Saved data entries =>

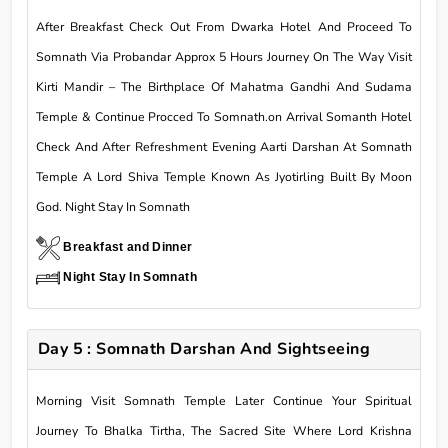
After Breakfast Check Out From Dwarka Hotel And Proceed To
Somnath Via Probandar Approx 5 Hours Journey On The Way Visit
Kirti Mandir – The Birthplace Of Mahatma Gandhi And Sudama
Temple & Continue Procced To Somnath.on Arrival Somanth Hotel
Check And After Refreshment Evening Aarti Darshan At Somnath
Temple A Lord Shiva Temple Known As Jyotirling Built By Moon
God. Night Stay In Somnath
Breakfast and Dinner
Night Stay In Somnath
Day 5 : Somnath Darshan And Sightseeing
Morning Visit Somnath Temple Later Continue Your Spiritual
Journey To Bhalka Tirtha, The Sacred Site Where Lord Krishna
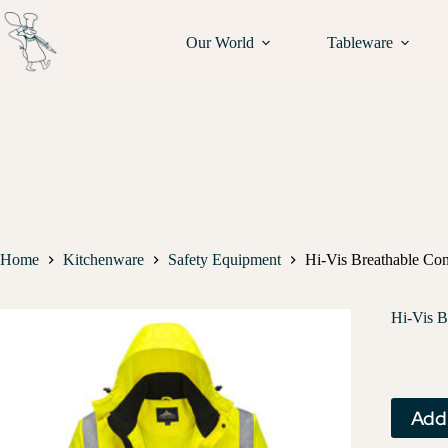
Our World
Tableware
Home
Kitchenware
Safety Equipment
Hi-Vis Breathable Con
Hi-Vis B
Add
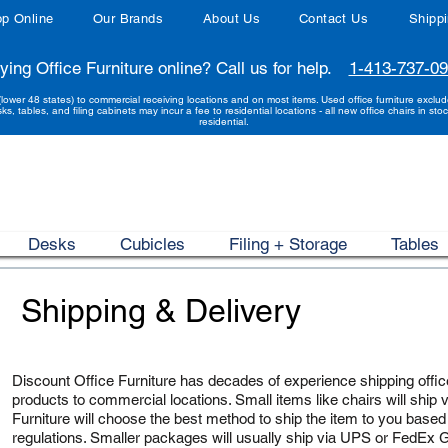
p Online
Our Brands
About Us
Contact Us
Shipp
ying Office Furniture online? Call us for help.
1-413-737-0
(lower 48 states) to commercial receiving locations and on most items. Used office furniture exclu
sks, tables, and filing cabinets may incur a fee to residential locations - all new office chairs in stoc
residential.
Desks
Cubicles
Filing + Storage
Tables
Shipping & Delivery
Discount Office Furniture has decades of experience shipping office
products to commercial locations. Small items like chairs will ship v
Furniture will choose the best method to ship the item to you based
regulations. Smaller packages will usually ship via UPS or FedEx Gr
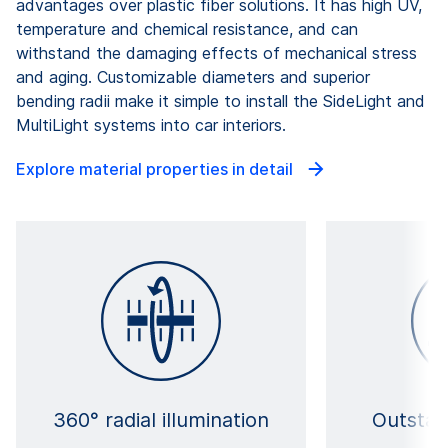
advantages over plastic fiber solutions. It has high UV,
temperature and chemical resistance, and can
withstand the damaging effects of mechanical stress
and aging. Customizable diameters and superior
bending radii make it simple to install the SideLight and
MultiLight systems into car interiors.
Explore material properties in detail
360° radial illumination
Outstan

Problem to solve =>
What to print is the stretch of entries from the line with "Temple A Lord" up to and including the line with "Kitchenware". Please print it exactly and leave out the pictures.

Solution =>
Temple A Lord Shiva Temple Known As Jyotirling Built By Moon
God. Night Stay In Somnath
Breakfast and Dinner
Night Stay In Somnath
Day 5 : Somnath Darshan And Sightseeing
Morning Visit Somnath Temple Later Continue Your Spiritual
Journey To Bhalka Tirtha, The Sacred Site Where Lord Krishna
Our World
Tableware
Home
Kitchenware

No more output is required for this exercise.